Content starts

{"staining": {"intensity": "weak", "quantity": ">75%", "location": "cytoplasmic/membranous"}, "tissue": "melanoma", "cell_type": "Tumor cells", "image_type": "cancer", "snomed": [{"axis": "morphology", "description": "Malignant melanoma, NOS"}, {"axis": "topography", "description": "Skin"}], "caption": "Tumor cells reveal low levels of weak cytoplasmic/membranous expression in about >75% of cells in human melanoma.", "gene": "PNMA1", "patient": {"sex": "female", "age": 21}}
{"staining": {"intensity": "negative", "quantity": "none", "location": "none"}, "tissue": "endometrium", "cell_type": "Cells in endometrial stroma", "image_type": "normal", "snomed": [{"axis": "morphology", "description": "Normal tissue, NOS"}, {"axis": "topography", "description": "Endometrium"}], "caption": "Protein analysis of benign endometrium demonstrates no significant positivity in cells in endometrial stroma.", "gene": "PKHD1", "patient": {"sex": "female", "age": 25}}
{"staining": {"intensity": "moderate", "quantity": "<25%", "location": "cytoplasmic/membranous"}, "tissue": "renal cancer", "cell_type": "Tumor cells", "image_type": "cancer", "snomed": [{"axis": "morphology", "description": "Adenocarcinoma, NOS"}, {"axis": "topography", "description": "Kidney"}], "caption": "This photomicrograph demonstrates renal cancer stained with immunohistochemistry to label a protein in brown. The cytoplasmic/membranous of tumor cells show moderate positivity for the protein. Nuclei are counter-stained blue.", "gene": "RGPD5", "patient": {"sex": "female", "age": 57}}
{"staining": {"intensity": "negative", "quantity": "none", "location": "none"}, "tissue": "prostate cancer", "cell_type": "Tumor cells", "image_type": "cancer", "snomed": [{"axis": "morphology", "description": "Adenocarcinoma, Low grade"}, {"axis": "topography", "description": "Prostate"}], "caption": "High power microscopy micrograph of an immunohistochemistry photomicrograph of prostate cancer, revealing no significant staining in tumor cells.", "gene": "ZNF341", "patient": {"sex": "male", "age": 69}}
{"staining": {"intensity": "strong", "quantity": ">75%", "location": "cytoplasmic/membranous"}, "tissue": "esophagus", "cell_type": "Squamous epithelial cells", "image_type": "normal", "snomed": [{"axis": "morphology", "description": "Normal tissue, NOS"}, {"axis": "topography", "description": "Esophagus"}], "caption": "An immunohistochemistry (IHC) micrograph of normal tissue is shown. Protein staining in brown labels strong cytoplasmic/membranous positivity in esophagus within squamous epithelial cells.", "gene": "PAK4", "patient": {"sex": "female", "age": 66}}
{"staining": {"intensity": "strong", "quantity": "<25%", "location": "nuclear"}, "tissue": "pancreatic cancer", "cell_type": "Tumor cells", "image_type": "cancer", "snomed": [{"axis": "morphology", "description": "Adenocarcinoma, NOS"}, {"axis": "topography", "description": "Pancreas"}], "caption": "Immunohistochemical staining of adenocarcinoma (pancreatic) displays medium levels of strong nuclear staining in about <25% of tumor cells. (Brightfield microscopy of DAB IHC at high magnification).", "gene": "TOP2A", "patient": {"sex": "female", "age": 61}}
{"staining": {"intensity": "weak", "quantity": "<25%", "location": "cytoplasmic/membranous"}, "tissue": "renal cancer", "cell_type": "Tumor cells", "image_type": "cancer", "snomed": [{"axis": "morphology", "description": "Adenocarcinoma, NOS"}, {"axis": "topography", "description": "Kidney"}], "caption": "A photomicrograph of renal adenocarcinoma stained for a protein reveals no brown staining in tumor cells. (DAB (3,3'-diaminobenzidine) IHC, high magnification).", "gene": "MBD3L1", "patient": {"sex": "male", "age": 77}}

Content ends

- TASK OBJECTIVE
Among the records above, how many lines contain the word "renal"? Answer with the number by itself.

- WRITTEN ANSWER
2